Exercise objective - Can you write out every line of the items below as a JSON list of strings, one string per line, with blank lines skipped and the pictures left out?

......

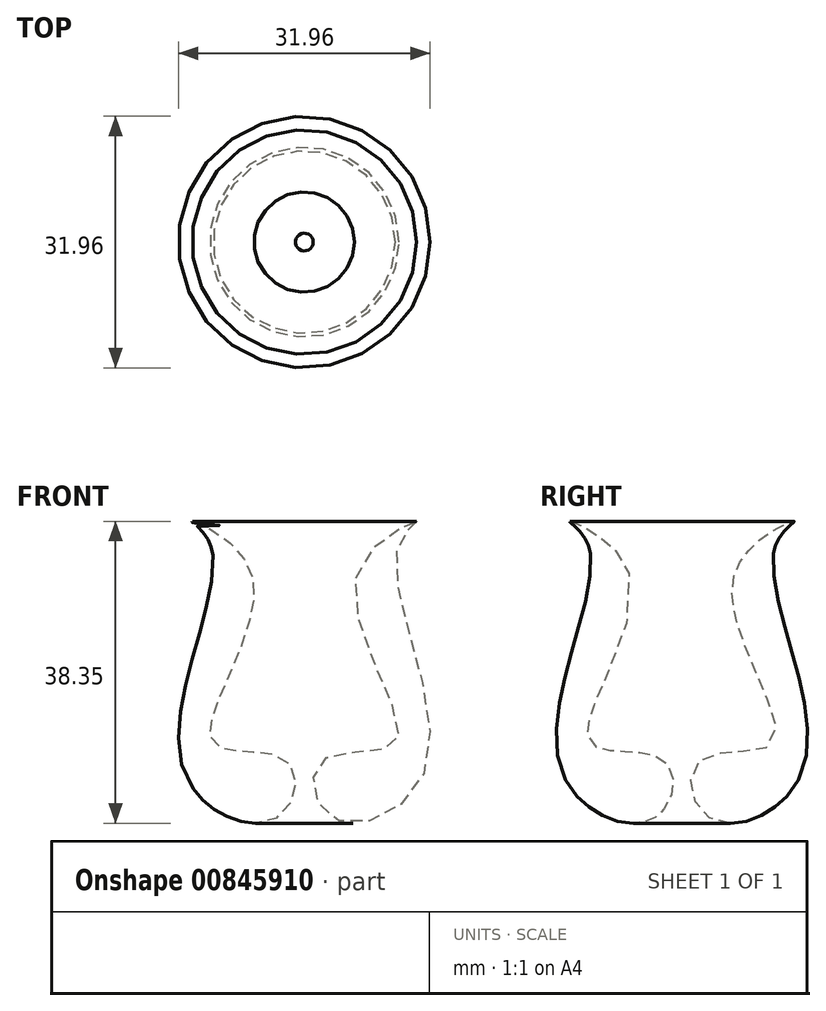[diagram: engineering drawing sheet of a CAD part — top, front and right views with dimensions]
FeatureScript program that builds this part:
annotation { "Feature Type Name" : "Feature", "Feature Type Description" : "" }
export const myFeature = defineFeature(function(context is Context, id is Id, definition is map)
    precondition{}
    {
        {
            var Q0;
            Q0=qCreatedBy(makeId("Front.planeOp"),FACE);
            var sketch = newSketch(context, id + "F0", { "sketchPlane" : qUnion([Q0])});
            skFitSpline(sketch, "E0", {"points": [v(14.25, 37.69) * mm, v(11.8, 34.32) * mm, v(15.47, 6.43) * mm, v(3.52, 0) * mm, v(2.3, 7.35) * mm, v(11.8, 9.8) * mm, v(6.59, 30.64) * mm, v(14.25, 37.69) * mm]});
            skLineSegment(sketch, "E1", {"start": v(0, 48.41) * mm, "end": v(0, -24.51) * mm});
            skSolve(sketch);
        }
        {
            var Q0;
            Q0=makeQuery(id+"F0.imprint","IMPRINT",FACE,{"disambiguationData":[TD([[makeQuery(id+"F0.imprint","IMPRINT",EDGE,{"derivedFrom":sQuery(id+"F0.wireOp",EDGE,"E0")}),-1.0]])]});
            var Q1;
            Q1=sQuery(id+"F0.wireOp",EDGE,"E1");
            revolve(context, id + "F1", {"surfaceOperationType" : NewSurfaceOperationType.NEW, "entities" : qUnion([Q0]), "axis" : qUnion([Q1]), "revolveType" : RevolveType.FULL});
        }
    });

......

Answer for the task -
[
  "[diagram: engineering drawing sheet of a CAD part — top, front and right views with dimensions]",
  "FeatureScript program that builds this part:",
  "annotation { \"Feature Type Name\" : \"Feature\", \"Feature Type Description\" : \"\" }",
  "export const myFeature = defineFeature(function(context is Context, id is Id, definition is map)",
  "    precondition{}",
  "    {",
  "        {",
  "            var Q0;",
  "            Q0=qCreatedBy(makeId(\"Front.planeOp\"),FACE);",
  "            var sketch = newSketch(context, id + \"F0\", { \"sketchPlane\" : qUnion([Q0])});",
  "            skFitSpline(sketch, \"E0\", {\"points\": [v(14.25, 37.69) * mm, v(11.8, 34.32) * mm, v(15.47, 6.43) * mm, v(3.52, 0) * mm, v(2.3, 7.35) * mm, v(11.8, 9.8) * mm, v(6.59, 30.64) * mm, v(14.25, 37.69) * mm]});",
  "            skLineSegment(sketch, \"E1\", {\"start\": v(0, 48.41) * mm, \"end\": v(0, -24.51) * mm});",
  "            skSolve(sketch);",
  "        }",
  "        {",
  "            var Q0;",
  "            Q0=makeQuery(id+\"F0.imprint\",\"IMPRINT\",FACE,{\"disambiguationData\":[TD([[makeQuery(id+\"F0.imprint\",\"IMPRINT\",EDGE,{\"derivedFrom\":sQuery(id+\"F0.wireOp\",EDGE,\"E0\")}),-1.0]])]});",
  "            var Q1;",
  "            Q1=sQuery(id+\"F0.wireOp\",EDGE,\"E1\");",
  "            revolve(context, id + \"F1\", {\"surfaceOperationType\" : NewSurfaceOperationType.NEW, \"entities\" : qUnion([Q0]), \"axis\" : qUnion([Q1]), \"revolveType\" : RevolveType.FULL});",
  "        }",
  "    });"
]